You need to tackle this challenge by building customer time into your schedule in a way that can't be avoided. Do ruthless reviews of how your customer-facing staff spend their time -- and look very critically at how you spend your own time. Create formal channels to get feedback from senior leadership and be certain discussion of that feedback is baked into a regularly schedule agenda. Let your customers know what they can expect from you, and commit to meeting those expectations.

Metrics are also key in driving the voice of the customer. Clearly, if you are tracking the right metrics -- how many customers you are losing and why, how many you are not closing and why -- that goes a long way. But, you should go beyond that -- seek statistics around client engagement. If customers aren't using your product, opening your emails and aren't asking for help... that should be an alarm bell. This means they need you to engage with them. I am sure there are many industries where a pure SaaS model works -- but in my own view, many markets, particularly small businesses, need help. They need software with service, and if you aren't providing that service or the clients aren't using it -- it's time to worry, as a cancellation is likely coming down the track.

4.Make Great Products and Product Managers Essential
I encourage all companies to look at their product management organization with a critical eye. Are your managers customer people? Do they know their stuff intuitively? How do they spend their time? Are they product managers or are they project managers?
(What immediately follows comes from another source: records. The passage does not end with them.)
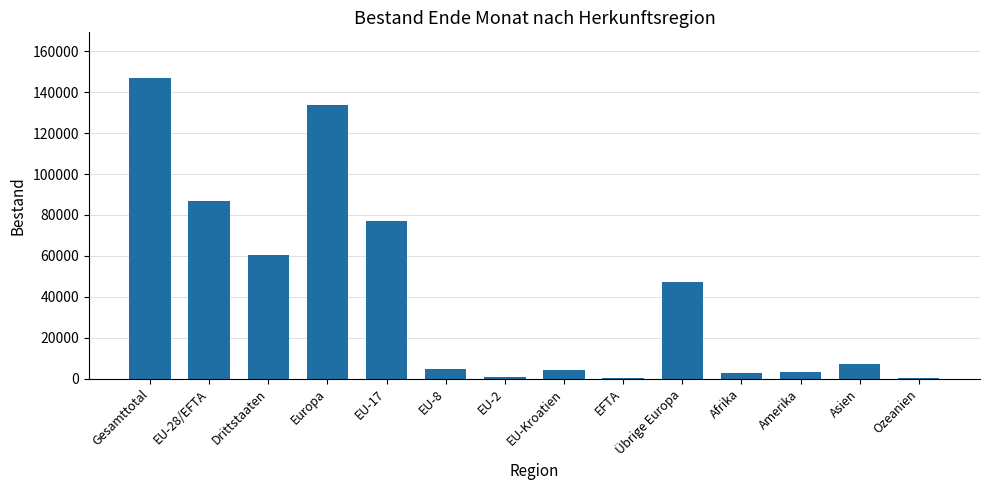

The value at Europa is 198997. True or false?

False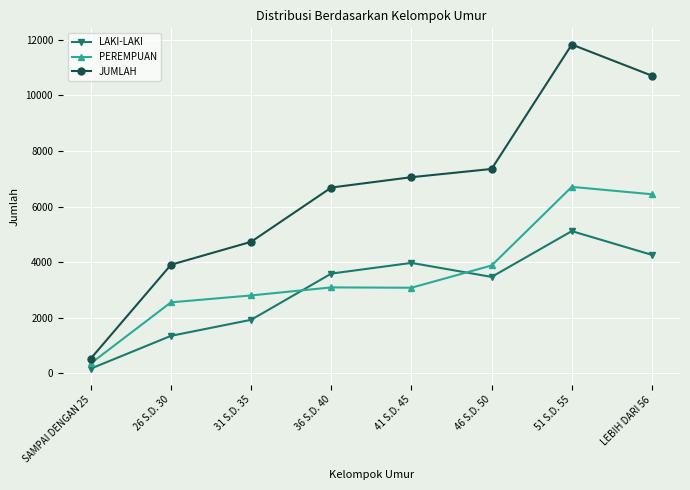

Where is the first local minimum for LAKI-LAKI?

46 S.D. 50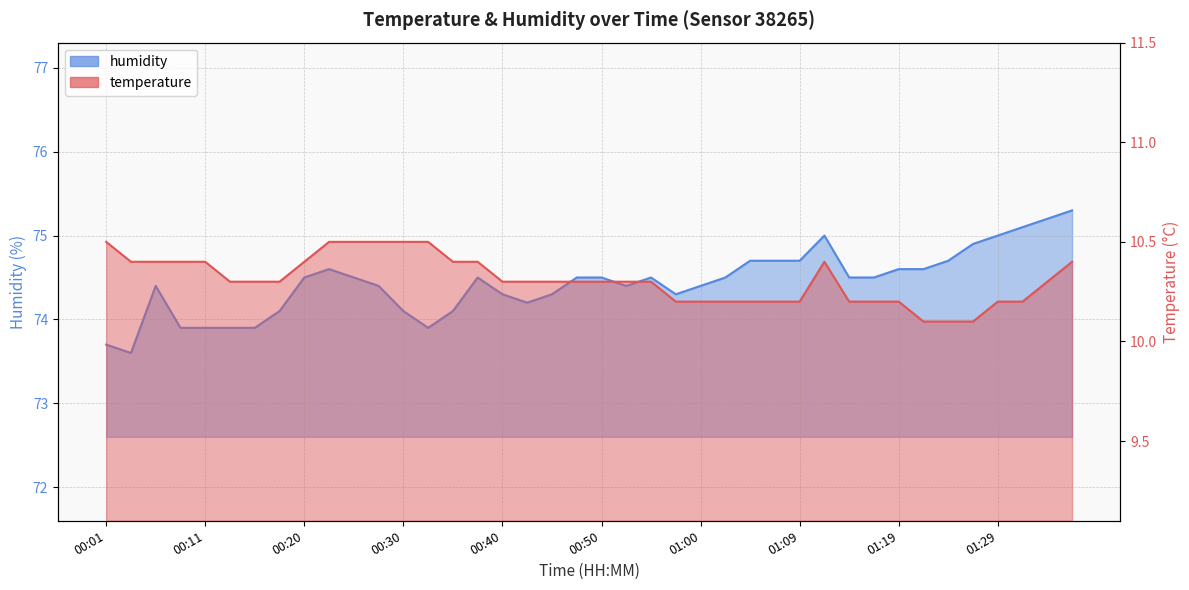

At how many categories does at least one series exceed 43?

40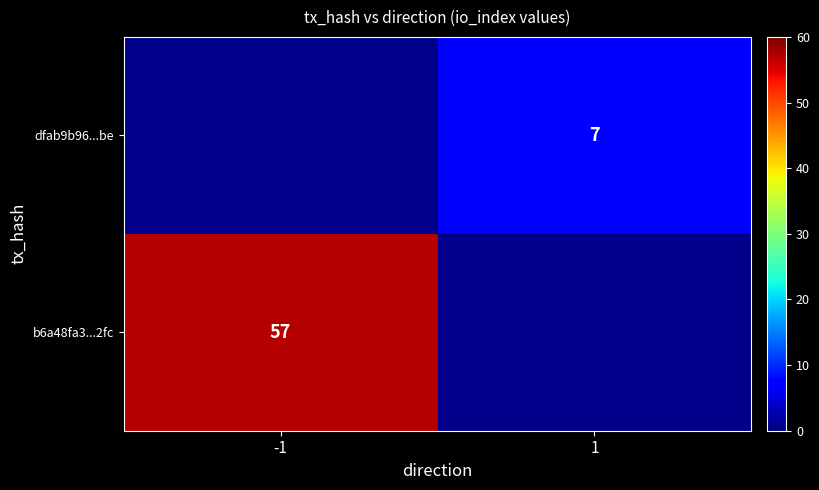

The value of b6a48fa3...2fc at -1 is 57. True or false?

True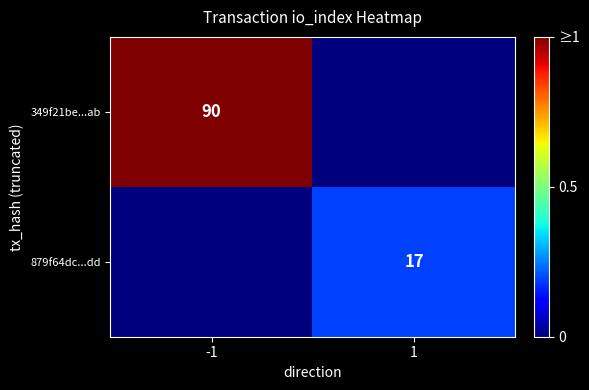

The 349f21be...ab series shows 90 at -1. True or false?

True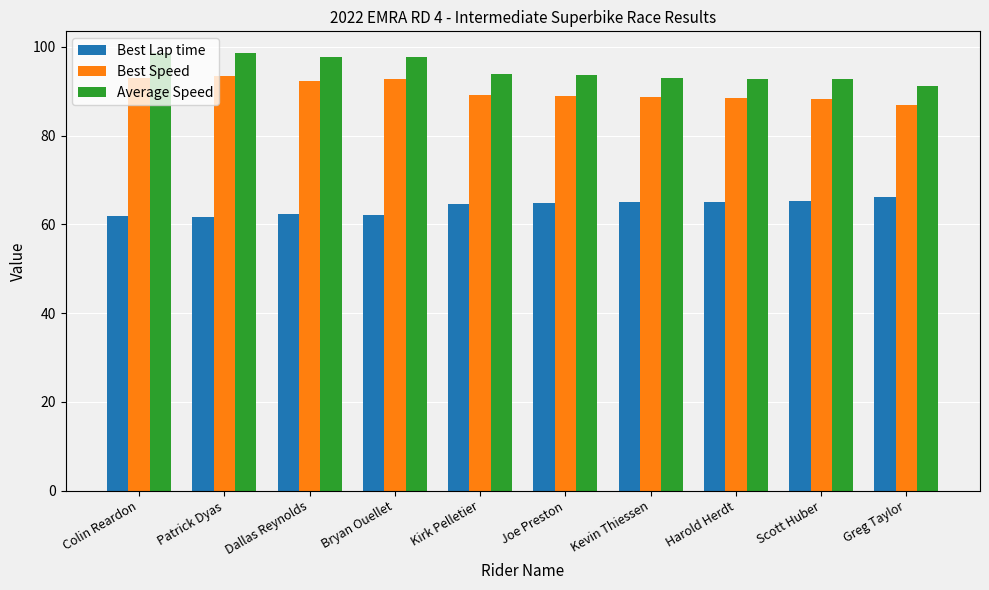

What is the label of the 3rd bar from the left?

Dallas Reynolds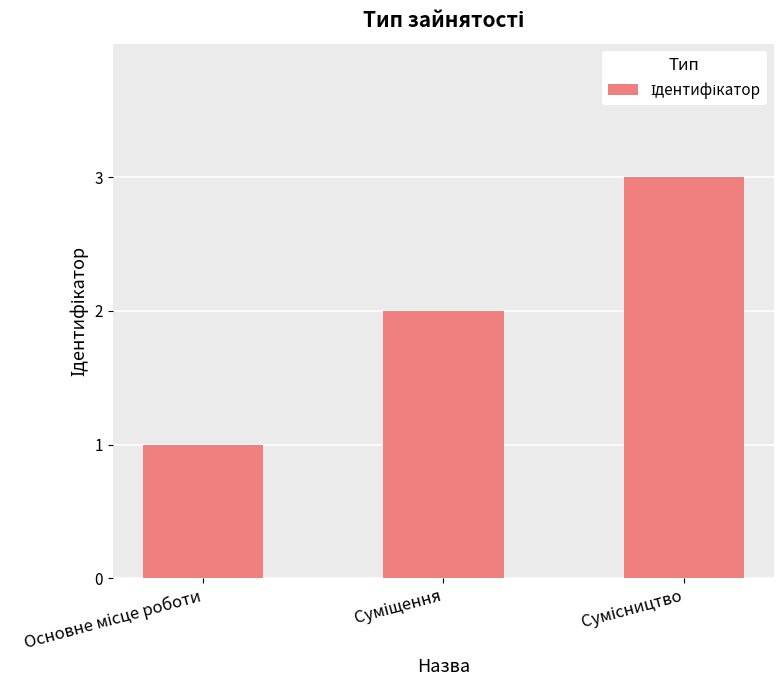

What is the sum of all values?

6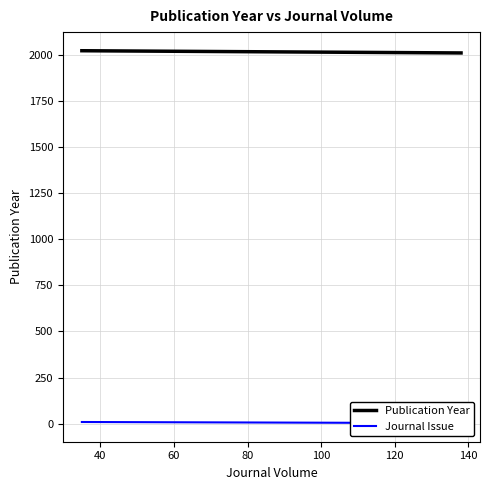

How many data points does each series have?

4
There's a big difference. I would argue that product management is among the most important talent pool in your organization --these professionals need to be the pulse of the market and the pulse of your clients. They need to be incentivized on client success, client engagement and product success.

Great product managers build great products -- and great products are NOT those that get dreamed up inside companies, they are not tweaks to existing products to address the things clients complain about. What's the test of great products? It's easy: clients want to buy them and they keep them. If your products are hard to sell, if it's hard to define the value proposition against the competitive landscape -- you have a problem.

Of course, you still have to make improvements to existing products, and yes, occasionally, a great product is imagined before a customer knew they needed it. But, for the most part, great products are those that make a huge difference in customers' lives and make them more successful -- you can't discover those needs by sitting in your office.

Change isn't going away, it's a constant. No company is immune to the challenges of technology shifts, globalization, economic cycles and evolving customer expectations. But, if leaders are vigilant in watching for these changes, are honest with themselves, keep the customer front and center, drive retention and value great products, they can remain competitive and attain continued success for their organization.